Top of Provided data
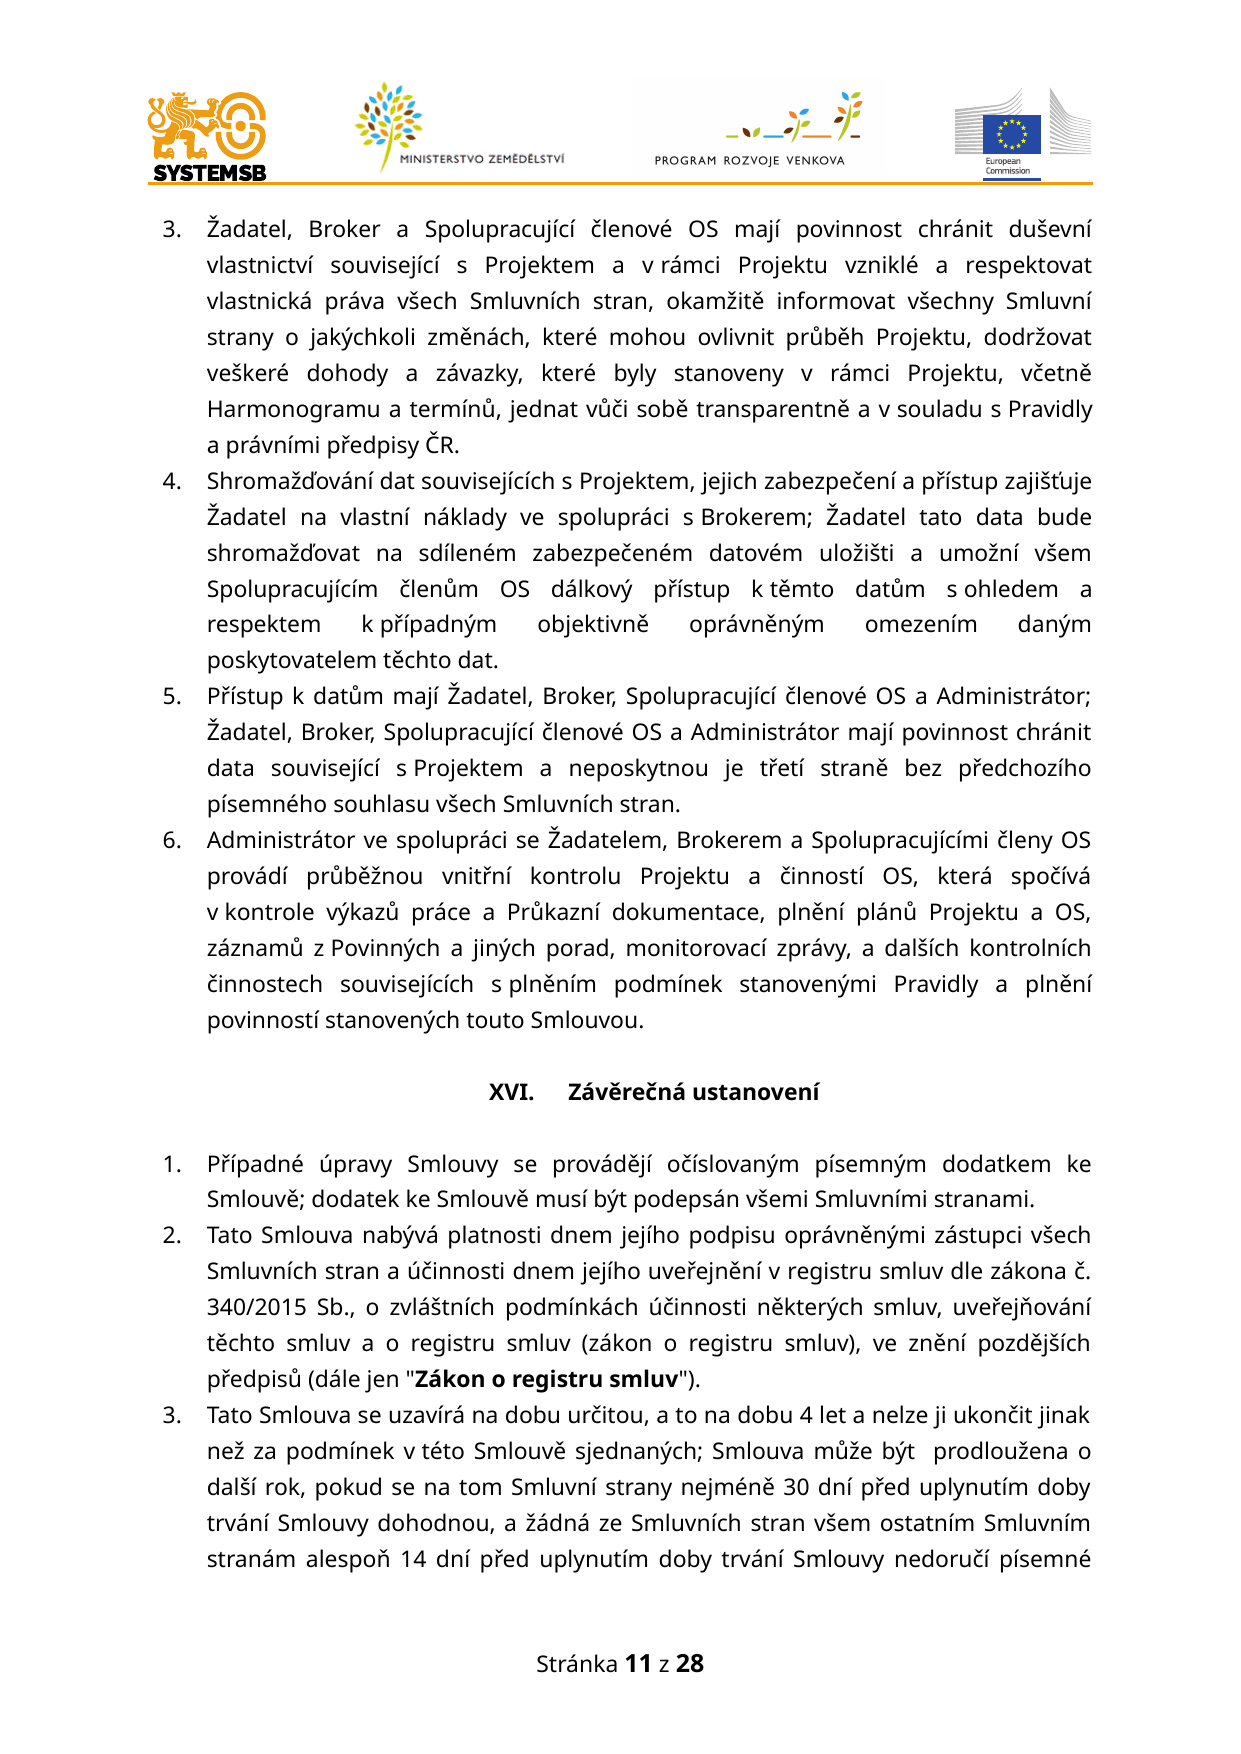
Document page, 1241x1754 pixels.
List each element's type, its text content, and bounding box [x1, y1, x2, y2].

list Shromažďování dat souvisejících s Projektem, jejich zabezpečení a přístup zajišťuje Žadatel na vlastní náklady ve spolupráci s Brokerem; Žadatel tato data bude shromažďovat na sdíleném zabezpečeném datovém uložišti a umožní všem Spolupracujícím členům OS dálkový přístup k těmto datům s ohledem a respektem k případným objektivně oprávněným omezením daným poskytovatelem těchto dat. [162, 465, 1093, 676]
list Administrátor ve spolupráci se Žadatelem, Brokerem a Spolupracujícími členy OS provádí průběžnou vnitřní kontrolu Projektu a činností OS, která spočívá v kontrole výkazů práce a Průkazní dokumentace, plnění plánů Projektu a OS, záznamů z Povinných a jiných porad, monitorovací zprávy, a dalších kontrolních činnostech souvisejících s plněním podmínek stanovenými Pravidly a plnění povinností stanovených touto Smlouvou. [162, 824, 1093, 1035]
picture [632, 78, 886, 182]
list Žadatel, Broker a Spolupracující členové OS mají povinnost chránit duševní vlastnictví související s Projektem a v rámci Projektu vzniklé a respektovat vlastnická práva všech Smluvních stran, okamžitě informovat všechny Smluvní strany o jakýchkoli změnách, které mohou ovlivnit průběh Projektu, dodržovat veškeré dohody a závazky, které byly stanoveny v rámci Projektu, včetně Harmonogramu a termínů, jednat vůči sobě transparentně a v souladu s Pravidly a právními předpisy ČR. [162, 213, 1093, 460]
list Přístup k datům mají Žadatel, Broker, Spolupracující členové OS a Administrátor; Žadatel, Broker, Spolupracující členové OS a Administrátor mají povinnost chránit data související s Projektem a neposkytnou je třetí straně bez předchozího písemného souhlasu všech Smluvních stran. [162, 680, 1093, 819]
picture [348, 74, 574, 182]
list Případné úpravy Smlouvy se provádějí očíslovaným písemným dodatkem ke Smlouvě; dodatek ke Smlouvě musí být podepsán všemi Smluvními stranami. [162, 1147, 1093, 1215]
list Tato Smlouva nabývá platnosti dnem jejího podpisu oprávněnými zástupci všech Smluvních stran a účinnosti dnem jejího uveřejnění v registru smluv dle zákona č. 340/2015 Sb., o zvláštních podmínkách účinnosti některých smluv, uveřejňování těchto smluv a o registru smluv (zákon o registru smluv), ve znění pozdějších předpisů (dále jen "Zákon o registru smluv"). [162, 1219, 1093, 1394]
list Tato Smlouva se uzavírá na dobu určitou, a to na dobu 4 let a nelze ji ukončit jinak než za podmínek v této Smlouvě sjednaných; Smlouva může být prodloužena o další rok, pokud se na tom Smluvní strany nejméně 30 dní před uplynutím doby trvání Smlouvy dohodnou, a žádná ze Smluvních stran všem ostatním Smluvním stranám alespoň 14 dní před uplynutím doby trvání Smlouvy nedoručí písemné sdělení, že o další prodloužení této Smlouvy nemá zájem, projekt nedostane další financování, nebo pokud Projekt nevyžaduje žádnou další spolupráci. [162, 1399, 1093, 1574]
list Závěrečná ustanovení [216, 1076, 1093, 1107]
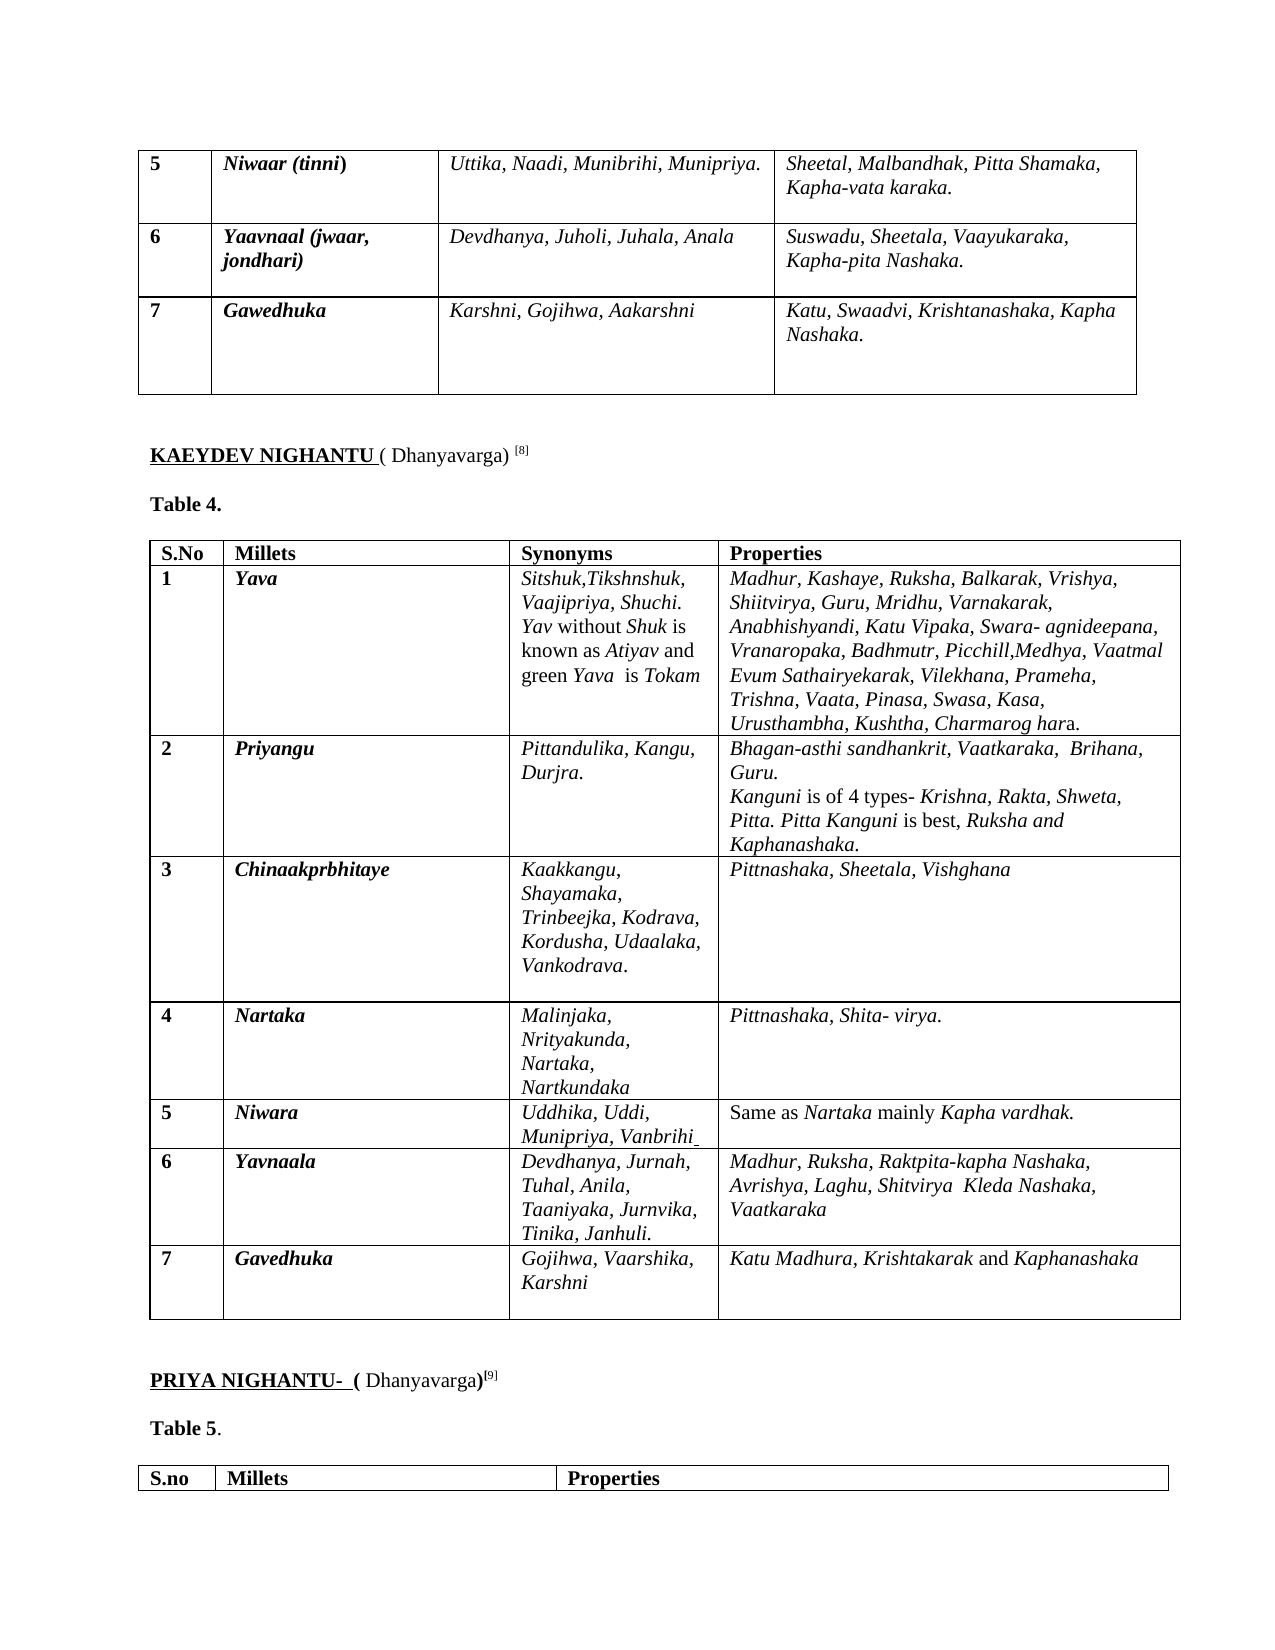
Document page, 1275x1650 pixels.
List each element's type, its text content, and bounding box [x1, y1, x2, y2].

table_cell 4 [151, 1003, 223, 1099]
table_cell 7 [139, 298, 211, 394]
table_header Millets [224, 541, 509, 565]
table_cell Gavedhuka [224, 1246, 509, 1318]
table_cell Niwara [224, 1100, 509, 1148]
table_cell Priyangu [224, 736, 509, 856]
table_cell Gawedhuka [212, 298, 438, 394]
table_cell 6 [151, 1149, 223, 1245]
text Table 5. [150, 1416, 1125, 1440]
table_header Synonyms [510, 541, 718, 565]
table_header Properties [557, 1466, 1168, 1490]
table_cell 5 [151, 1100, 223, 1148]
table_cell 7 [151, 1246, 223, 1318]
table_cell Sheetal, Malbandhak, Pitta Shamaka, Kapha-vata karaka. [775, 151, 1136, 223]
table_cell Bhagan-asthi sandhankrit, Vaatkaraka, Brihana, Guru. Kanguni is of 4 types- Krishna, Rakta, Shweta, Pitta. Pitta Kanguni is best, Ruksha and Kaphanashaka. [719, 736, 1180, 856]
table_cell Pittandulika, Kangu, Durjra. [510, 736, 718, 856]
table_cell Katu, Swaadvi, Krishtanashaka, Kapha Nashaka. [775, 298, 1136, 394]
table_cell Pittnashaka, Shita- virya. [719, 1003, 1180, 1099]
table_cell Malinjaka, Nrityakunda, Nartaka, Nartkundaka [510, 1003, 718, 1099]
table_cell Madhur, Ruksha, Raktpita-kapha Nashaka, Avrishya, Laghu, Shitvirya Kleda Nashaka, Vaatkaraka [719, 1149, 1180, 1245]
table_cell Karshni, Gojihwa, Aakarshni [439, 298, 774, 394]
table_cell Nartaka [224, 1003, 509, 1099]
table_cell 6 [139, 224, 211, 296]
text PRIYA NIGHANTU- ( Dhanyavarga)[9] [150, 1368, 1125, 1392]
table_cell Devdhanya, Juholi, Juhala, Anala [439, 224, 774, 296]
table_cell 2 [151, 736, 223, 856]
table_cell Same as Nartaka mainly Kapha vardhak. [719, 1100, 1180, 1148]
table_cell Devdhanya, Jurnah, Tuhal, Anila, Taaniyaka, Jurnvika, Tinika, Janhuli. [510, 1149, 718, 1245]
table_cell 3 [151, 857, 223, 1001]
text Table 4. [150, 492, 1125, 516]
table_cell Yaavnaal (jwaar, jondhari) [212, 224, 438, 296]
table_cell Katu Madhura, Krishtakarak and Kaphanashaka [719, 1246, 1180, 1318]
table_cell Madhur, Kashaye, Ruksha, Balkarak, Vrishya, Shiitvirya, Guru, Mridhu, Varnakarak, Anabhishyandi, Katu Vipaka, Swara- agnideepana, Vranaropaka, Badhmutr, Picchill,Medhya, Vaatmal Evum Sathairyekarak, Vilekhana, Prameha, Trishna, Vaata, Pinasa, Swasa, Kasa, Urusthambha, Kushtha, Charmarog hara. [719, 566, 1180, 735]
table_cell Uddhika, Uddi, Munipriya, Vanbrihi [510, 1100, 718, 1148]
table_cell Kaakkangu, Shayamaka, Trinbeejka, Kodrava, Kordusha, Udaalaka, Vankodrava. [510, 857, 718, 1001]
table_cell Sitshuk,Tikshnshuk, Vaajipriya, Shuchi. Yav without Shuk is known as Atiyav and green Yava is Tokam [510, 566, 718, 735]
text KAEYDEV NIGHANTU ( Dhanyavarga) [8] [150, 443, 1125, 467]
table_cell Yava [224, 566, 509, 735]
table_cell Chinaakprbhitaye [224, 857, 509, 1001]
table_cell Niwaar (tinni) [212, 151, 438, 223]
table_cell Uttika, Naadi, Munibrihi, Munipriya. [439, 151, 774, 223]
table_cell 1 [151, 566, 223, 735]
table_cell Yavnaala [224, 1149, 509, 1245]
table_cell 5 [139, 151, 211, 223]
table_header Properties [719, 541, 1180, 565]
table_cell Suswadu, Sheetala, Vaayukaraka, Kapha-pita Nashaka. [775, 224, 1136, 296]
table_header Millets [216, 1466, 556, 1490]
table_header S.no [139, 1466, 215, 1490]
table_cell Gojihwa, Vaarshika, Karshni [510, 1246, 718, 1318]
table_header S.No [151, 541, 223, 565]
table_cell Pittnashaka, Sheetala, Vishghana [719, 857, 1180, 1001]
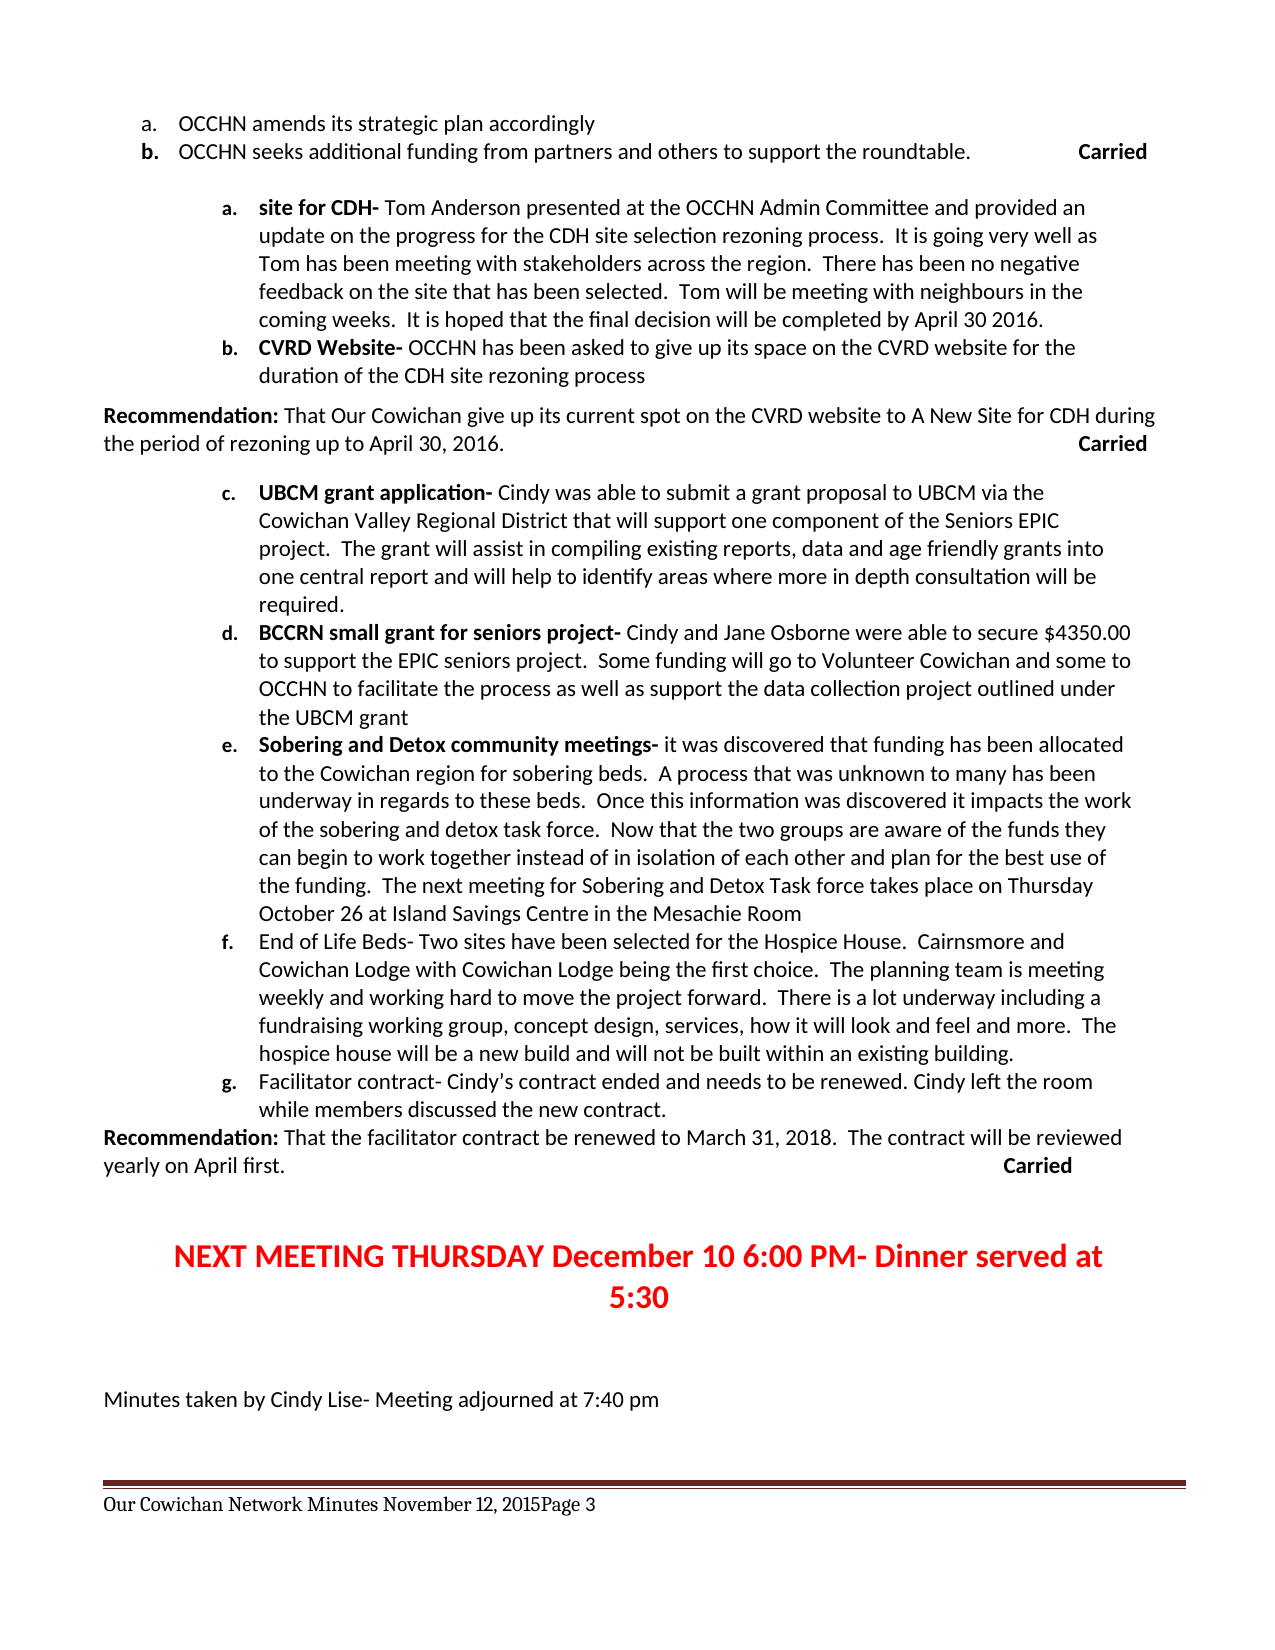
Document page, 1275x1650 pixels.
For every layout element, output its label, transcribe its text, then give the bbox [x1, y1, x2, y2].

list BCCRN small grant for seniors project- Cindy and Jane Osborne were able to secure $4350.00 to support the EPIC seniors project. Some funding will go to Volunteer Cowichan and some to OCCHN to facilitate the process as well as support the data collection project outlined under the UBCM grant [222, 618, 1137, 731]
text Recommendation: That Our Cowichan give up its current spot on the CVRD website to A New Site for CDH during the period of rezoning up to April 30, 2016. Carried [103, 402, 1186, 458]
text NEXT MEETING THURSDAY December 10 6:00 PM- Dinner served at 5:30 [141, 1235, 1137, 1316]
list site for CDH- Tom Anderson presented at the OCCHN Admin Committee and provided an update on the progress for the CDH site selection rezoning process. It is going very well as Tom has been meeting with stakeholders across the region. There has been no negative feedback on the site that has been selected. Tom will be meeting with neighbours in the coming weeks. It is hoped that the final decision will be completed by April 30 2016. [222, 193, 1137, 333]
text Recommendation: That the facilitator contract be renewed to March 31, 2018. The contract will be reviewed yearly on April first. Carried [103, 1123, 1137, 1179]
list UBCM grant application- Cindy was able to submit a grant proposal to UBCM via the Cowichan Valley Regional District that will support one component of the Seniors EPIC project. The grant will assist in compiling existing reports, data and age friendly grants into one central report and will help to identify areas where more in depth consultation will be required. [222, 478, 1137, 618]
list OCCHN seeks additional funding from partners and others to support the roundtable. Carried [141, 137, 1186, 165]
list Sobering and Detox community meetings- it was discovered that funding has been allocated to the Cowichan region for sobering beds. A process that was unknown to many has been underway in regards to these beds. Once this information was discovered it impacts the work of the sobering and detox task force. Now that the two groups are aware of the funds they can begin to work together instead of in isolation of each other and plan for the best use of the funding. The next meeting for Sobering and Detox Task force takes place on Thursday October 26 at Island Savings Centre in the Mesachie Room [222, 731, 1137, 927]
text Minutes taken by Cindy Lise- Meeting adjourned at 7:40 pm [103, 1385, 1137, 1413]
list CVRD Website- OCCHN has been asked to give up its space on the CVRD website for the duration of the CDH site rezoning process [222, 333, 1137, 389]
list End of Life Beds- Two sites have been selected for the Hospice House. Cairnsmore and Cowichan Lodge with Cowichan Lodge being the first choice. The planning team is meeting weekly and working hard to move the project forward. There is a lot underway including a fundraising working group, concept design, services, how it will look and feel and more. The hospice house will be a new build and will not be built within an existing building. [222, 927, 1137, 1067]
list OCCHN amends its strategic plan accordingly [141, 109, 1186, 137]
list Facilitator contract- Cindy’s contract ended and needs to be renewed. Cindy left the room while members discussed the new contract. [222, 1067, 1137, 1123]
Bottom of Provided data
▸ Work instruction
Every line of the listing that holds the word "Recommendation" is to be found and copied.

▸ The answer
text Recommendation: That Our Cowichan give up its current spot on the CVRD website to A New Site for CDH during the period of rezoning up to April 30, 2016. Carried [103, 402, 1186, 458]
text Recommendation: That the facilitator contract be renewed to March 31, 2018. The contract will be reviewed yearly on April first. Carried [103, 1123, 1137, 1179]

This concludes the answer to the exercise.